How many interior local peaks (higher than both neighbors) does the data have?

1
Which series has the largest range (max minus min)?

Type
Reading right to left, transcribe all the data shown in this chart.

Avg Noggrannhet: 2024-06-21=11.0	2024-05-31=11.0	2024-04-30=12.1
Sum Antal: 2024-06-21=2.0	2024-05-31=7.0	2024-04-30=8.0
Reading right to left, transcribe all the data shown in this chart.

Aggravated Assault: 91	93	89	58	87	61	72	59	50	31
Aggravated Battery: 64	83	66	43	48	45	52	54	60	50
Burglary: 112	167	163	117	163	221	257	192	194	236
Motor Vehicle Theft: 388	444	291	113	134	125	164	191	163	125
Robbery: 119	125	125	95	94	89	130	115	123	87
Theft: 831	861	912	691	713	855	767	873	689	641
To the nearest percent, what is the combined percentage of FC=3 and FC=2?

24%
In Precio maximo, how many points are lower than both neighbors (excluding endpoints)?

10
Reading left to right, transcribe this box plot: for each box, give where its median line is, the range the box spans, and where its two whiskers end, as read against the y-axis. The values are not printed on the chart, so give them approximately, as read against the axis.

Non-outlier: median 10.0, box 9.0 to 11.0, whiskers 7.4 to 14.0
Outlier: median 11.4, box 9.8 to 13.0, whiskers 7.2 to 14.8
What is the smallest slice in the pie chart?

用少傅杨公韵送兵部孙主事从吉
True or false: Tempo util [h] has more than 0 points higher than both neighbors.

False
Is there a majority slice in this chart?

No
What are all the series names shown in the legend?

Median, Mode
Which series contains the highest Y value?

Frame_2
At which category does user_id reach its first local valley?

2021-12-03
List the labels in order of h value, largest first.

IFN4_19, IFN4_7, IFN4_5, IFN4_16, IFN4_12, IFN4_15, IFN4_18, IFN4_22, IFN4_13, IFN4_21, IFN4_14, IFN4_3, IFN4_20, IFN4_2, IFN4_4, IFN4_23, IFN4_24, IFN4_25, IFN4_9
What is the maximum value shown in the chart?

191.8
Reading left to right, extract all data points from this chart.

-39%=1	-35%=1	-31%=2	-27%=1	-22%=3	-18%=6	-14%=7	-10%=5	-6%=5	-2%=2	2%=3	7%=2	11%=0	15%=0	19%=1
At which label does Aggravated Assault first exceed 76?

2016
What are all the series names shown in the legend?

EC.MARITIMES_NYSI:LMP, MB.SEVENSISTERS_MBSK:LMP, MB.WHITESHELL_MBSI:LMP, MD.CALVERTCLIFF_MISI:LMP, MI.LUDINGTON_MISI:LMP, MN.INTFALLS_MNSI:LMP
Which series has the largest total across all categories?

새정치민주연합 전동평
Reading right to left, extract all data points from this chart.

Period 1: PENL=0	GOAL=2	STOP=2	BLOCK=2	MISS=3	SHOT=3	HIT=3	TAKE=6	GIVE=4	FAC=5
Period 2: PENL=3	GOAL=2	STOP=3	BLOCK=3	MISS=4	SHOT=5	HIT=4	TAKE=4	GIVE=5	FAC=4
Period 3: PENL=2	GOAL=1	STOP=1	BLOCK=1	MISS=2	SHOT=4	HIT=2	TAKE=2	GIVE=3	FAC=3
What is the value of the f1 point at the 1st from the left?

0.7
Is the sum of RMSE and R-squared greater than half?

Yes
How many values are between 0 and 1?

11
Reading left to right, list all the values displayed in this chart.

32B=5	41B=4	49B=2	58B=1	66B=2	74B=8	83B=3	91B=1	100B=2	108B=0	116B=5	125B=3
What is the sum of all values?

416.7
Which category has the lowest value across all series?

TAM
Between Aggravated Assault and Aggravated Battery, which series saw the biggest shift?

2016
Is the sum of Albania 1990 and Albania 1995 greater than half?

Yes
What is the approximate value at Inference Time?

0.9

# Work request
Reproduce all of the data above verbatim, line for line, with no character altered, added, or omitted.

# Reply to the exercise
How many interior local peaks (higher than both neighbors) does the data have?

1
Which series has the largest range (max minus min)?

Type
Reading right to left, transcribe all the data shown in this chart.

Avg Noggrannhet: 2024-06-21=11.0	2024-05-31=11.0	2024-04-30=12.1
Sum Antal: 2024-06-21=2.0	2024-05-31=7.0	2024-04-30=8.0
Reading right to left, transcribe all the data shown in this chart.

Aggravated Assault: 91	93	89	58	87	61	72	59	50	31
Aggravated Battery: 64	83	66	43	48	45	52	54	60	50
Burglary: 112	167	163	117	163	221	257	192	194	236
Motor Vehicle Theft: 388	444	291	113	134	125	164	191	163	125
Robbery: 119	125	125	95	94	89	130	115	123	87
Theft: 831	861	912	691	713	855	767	873	689	641
To the nearest percent, what is the combined percentage of FC=3 and FC=2?

24%
In Precio maximo, how many points are lower than both neighbors (excluding endpoints)?

10
Reading left to right, transcribe this box plot: for each box, give where its median line is, the range the box spans, and where its two whiskers end, as read against the y-axis. The values are not printed on the chart, so give them approximately, as read against the axis.

Non-outlier: median 10.0, box 9.0 to 11.0, whiskers 7.4 to 14.0
Outlier: median 11.4, box 9.8 to 13.0, whiskers 7.2 to 14.8
What is the smallest slice in the pie chart?

用少傅杨公韵送兵部孙主事从吉
True or false: Tempo util [h] has more than 0 points higher than both neighbors.

False
Is there a majority slice in this chart?

No
What are all the series names shown in the legend?

Median, Mode
Which series contains the highest Y value?

Frame_2
At which category does user_id reach its first local valley?

2021-12-03
List the labels in order of h value, largest first.

IFN4_19, IFN4_7, IFN4_5, IFN4_16, IFN4_12, IFN4_15, IFN4_18, IFN4_22, IFN4_13, IFN4_21, IFN4_14, IFN4_3, IFN4_20, IFN4_2, IFN4_4, IFN4_23, IFN4_24, IFN4_25, IFN4_9
What is the maximum value shown in the chart?

191.8
Reading left to right, extract all data points from this chart.

-39%=1	-35%=1	-31%=2	-27%=1	-22%=3	-18%=6	-14%=7	-10%=5	-6%=5	-2%=2	2%=3	7%=2	11%=0	15%=0	19%=1
At which label does Aggravated Assault first exceed 76?

2016
What are all the series names shown in the legend?

EC.MARITIMES_NYSI:LMP, MB.SEVENSISTERS_MBSK:LMP, MB.WHITESHELL_MBSI:LMP, MD.CALVERTCLIFF_MISI:LMP, MI.LUDINGTON_MISI:LMP, MN.INTFALLS_MNSI:LMP
Which series has the largest total across all categories?

새정치민주연합 전동평
Reading right to left, extract all data points from this chart.

Period 1: PENL=0	GOAL=2	STOP=2	BLOCK=2	MISS=3	SHOT=3	HIT=3	TAKE=6	GIVE=4	FAC=5
Period 2: PENL=3	GOAL=2	STOP=3	BLOCK=3	MISS=4	SHOT=5	HIT=4	TAKE=4	GIVE=5	FAC=4
Period 3: PENL=2	GOAL=1	STOP=1	BLOCK=1	MISS=2	SHOT=4	HIT=2	TAKE=2	GIVE=3	FAC=3
What is the value of the f1 point at the 1st from the left?

0.7
Is the sum of RMSE and R-squared greater than half?

Yes
How many values are between 0 and 1?

11
Reading left to right, list all the values displayed in this chart.

32B=5	41B=4	49B=2	58B=1	66B=2	74B=8	83B=3	91B=1	100B=2	108B=0	116B=5	125B=3
What is the sum of all values?

416.7
Which category has the lowest value across all series?

TAM
Between Aggravated Assault and Aggravated Battery, which series saw the biggest shift?

2016
Is the sum of Albania 1990 and Albania 1995 greater than half?

Yes
What is the approximate value at Inference Time?

0.9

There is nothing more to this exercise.